Exercise instructions: Rewrite the material below, replacing "collection date" with "date collected" and keeping everything else the same. Omit the pictures from your answer.

--- Start Task input ---

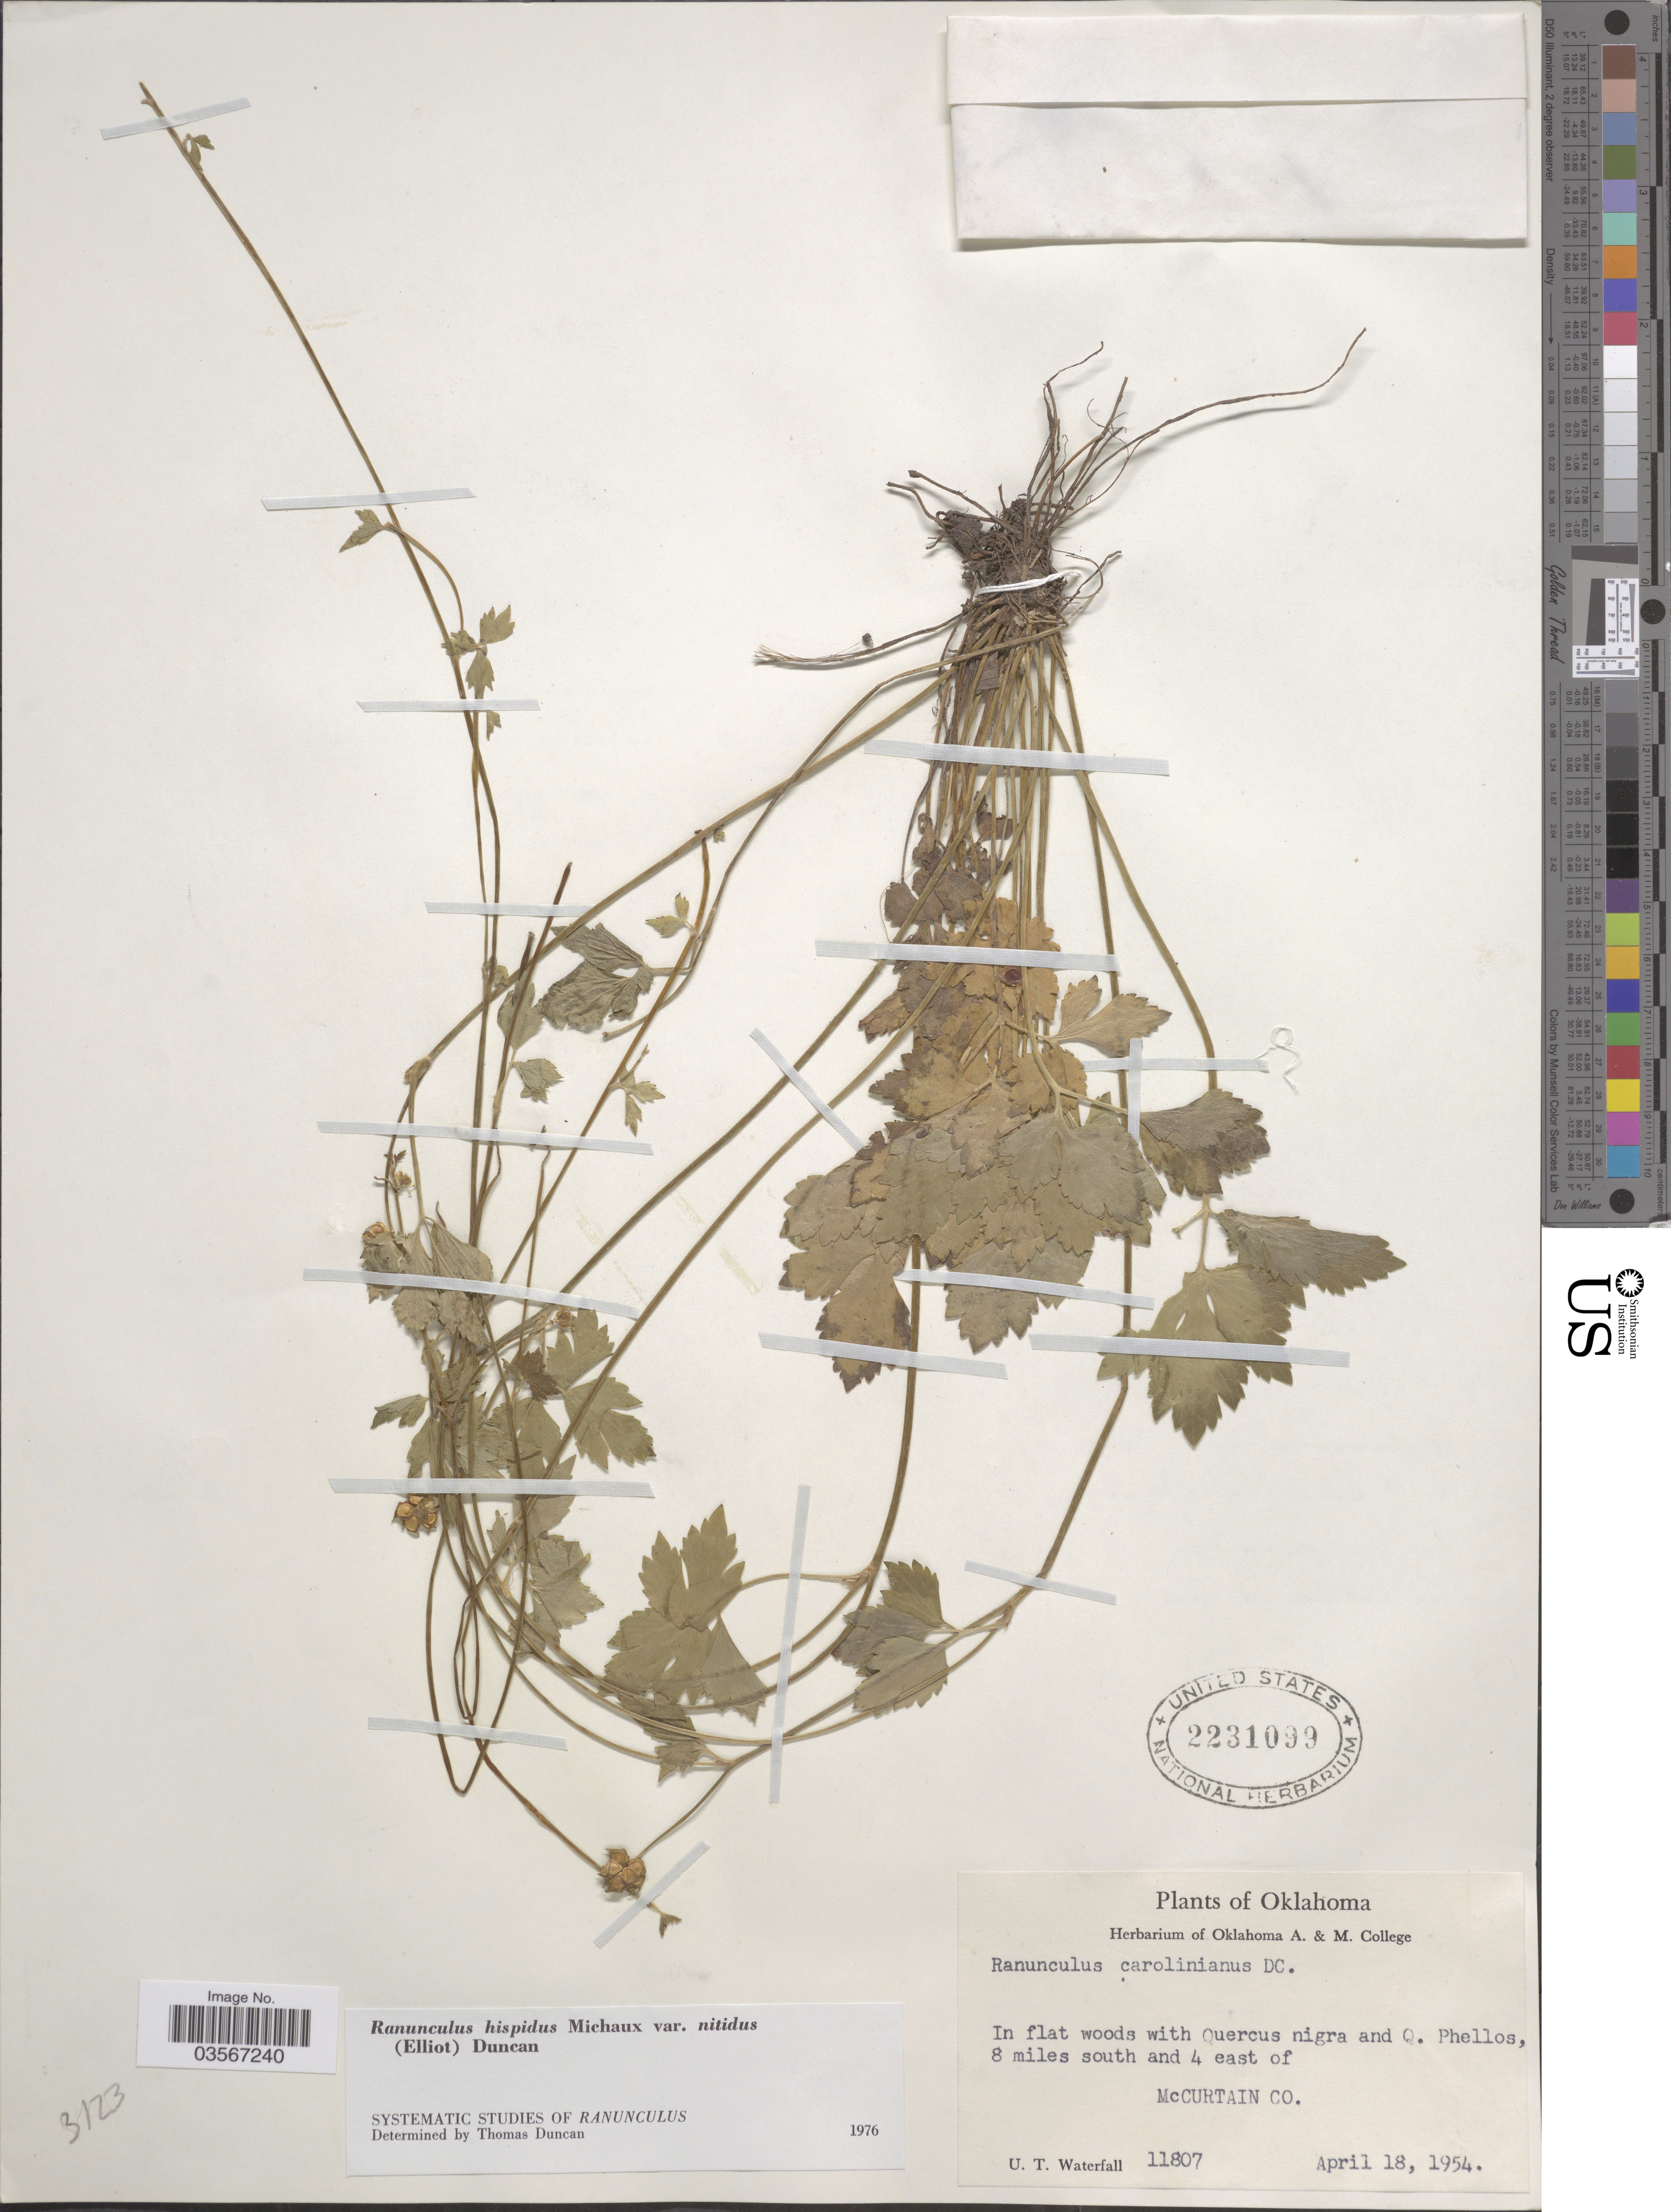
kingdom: Plantae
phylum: Tracheophyta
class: Magnoliopsida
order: Ranunculales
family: Ranunculaceae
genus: Ranunculus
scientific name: Ranunculus hispidus var. nitidus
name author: (Chapm.) T. Duncan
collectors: U. T. Waterfall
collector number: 11807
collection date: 1954-04-18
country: United States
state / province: Oklahoma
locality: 8 miles south and 4 east of McCurtain Co.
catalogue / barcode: US 2231099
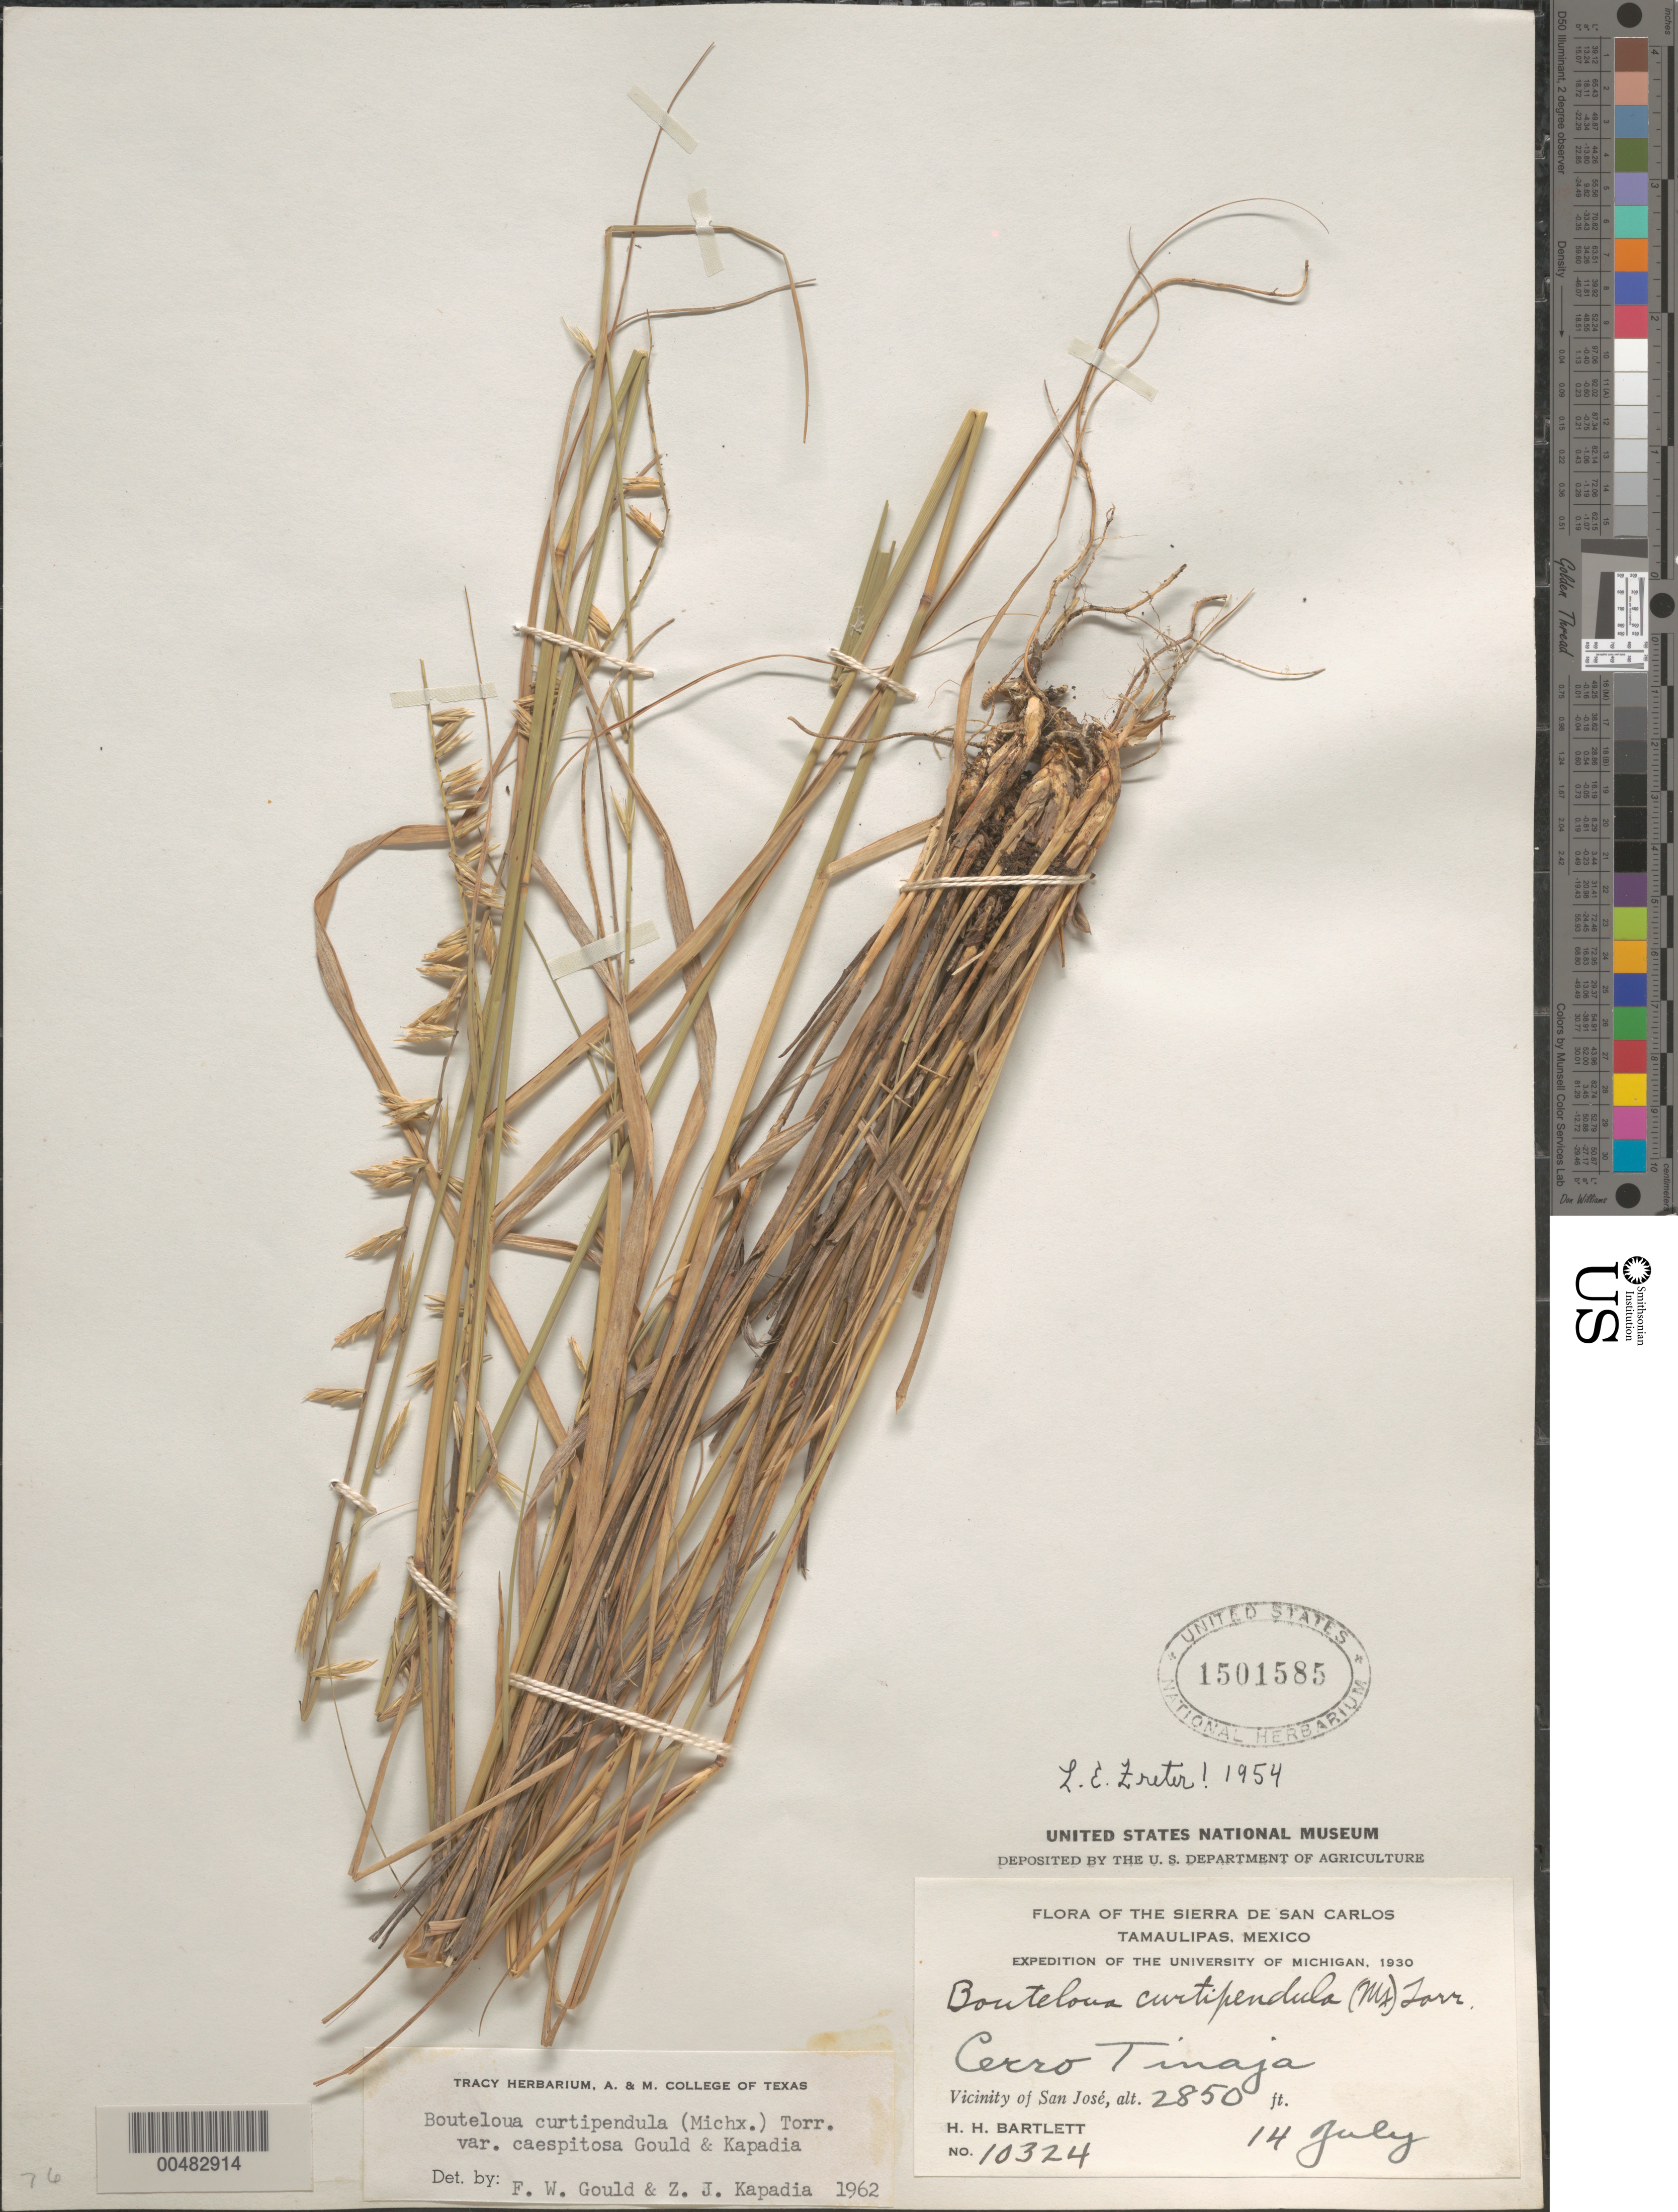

--- End Task input ---

Task output:
kingdom: Plantae
phylum: Tracheophyta
class: Magnoliopsida
order: Ranunculales
family: Ranunculaceae
genus: Ranunculus
scientific name: Ranunculus hispidus var. nitidus
name author: (Chapm.) T. Duncan
collectors: U. T. Waterfall
collector number: 11807
date collected: 1954-04-18
country: United States
state / province: Oklahoma
locality: 8 miles south and 4 east of McCurtain Co.
catalogue / barcode: US 2231099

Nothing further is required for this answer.